Entrainment Rate Diurnal Cycle in Marine Stratiform Clouds

Painemal, D., NASA LaRC /SSAI

Cloud Processes

Warm Boundary Layer Processes

Painemal D, K Xu, R Palikonda, and P Minnis. 2017. "Entrainment rate diurnal cycle in marine stratiform clouds estimated from geostationary satellite retrievals and a meteorological forecast model." Geophysical Research Letters, 44(14), 10.1002/2017GL074481.


Figure 1: Diurnal cycles of entrainment rate (We, black), subsidence (-W, red), cloud top height tendency (gray), and horizontal advection derived using two methods (magenta and blue) for: (a) a coastal (118.75˚W, 22.75˚N) and (b) an offshore region (140.75˚W, 22.75˚N).


Figure 1: Diurnal cycles of entrainment rate (We, black), subsidence (-W, red), cloud top height tendency (gray), and horizontal advection derived using two methods (magenta and blue) for: (a) a coastal (118.75˚W, 22.75˚N) and (b) an offshore region (140.75˚W, 22.75˚N).

Science

Cloud entrainment, the mixing of non-turbulent cloud-free air at the edges of the cloud layer, is a central mechanism governing cloud lifecycles within the cloud-topped marine boundary layer. Cloud-top entrainment across the inversion base regulates the boundary-layer turbulence and growth, as well as the cloud cover and microphysical evolution in climatically important marine boundary-layer regimes. Although entrainment-rate measurements would be helpful for testing different entrainment closures in models, such estimates are scarce and limited to a few observational studies.

Impact

In this study, we describe a new approach to estimating entrainment rate in marine low clouds, using five months of hourly satellite data and meteorological outputs from a forecast model. More specifically, the boundary-layer mass budget equation is used to estimate the diurnal cycle in entrainment rate in the subsidence region of the northeast Pacific domain during May to September of 2013, by combining cloud-top height retrievals from the Fifteenth Geostationary Operational Environmental Satellite (GOES-15) and meteorological fields simulated by the European Centre for Medium-Range Weather Forecasts (ECMWF) forecast model. Although the data set enables the computation of instantaneous We, here we emphasize its diurnal cycle and regional pattern, with the goal of improving understanding of the large-scale processes that govern the variability in marine stratocumulus clouds.
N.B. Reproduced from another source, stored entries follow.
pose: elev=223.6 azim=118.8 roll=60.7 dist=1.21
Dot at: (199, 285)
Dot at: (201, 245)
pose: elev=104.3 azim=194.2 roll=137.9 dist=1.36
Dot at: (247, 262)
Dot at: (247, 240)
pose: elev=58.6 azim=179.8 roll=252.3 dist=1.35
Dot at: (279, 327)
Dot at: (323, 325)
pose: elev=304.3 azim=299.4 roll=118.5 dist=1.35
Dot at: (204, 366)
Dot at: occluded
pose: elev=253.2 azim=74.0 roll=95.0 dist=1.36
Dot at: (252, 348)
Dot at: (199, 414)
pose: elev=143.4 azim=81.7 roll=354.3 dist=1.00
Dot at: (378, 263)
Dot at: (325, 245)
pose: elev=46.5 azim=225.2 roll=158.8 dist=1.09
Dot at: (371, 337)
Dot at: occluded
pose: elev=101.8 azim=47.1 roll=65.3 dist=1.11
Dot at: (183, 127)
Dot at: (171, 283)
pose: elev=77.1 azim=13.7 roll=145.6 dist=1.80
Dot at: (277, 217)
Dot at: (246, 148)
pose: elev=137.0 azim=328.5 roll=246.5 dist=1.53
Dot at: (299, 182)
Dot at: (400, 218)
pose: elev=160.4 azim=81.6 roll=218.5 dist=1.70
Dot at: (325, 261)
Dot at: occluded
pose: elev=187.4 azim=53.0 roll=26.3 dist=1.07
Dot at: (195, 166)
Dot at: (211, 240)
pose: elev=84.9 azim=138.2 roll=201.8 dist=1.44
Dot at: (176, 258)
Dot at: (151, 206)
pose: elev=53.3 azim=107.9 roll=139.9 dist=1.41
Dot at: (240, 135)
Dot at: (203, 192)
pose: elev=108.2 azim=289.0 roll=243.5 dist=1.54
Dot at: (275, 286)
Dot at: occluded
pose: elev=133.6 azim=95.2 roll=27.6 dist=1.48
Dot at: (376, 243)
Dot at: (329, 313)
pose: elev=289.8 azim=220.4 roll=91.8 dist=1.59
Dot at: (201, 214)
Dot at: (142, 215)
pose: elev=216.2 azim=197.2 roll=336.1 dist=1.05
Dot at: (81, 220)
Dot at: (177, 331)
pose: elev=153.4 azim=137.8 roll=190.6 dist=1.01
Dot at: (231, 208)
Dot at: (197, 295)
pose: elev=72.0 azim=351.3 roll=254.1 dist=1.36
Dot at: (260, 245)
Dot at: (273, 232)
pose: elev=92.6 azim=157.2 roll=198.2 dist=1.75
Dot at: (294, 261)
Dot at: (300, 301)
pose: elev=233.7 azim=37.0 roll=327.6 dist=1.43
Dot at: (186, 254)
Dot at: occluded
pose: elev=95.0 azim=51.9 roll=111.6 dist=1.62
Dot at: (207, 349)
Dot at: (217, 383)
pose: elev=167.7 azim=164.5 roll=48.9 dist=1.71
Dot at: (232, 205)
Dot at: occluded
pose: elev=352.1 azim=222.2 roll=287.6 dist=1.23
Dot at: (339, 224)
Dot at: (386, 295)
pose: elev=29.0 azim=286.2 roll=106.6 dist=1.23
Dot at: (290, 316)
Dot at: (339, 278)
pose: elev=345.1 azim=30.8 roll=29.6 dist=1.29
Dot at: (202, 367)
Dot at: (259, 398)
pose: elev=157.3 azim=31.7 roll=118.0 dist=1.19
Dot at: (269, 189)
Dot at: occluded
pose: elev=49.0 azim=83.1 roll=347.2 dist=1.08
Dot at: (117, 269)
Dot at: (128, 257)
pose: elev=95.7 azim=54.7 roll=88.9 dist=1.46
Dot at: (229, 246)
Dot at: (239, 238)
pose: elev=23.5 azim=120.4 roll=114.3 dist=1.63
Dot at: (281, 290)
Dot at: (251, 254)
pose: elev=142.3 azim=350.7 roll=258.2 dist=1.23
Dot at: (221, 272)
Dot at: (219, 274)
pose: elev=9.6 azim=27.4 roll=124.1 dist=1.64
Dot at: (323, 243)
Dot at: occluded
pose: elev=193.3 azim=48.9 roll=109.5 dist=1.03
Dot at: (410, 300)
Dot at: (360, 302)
The satellite-based We introduced in this work can be used together with other aircraft- and ground-based observations to understand the limitations of different methods of entrainment-rate estimation.

Summary

The mean diurnal cycle of cloud entrainment rate (We) over the northeast Pacific region is for the first time computed by combining, in a mixed-layer model framework, the hourly-composited GOES-15 satellite-based cloud-top height (HT) tendency, advection, and large-scale vertical velocity (W) during May to September 2013, with horizontal winds and w taken from the ECMWF forecast model. The tendency term dominates the magnitude and phase of the We diurnal cycle, with a secondary role of w, and a modest advective contribution. The peak and minimum in We occur between 20:00-22:00 LT and 9:00-11:00 LT, respectively, in close agreement with the diurnal cycle of turbulence driven by cloud-top longwave cooling. Uncertainties in HT and ECMWF fields are assessed with in situ observations and three meteorological reanalysis data sets. This study provides the basis for constructing nearly global climatologies of We by combining a suite of well-calibrated geostationary satellites.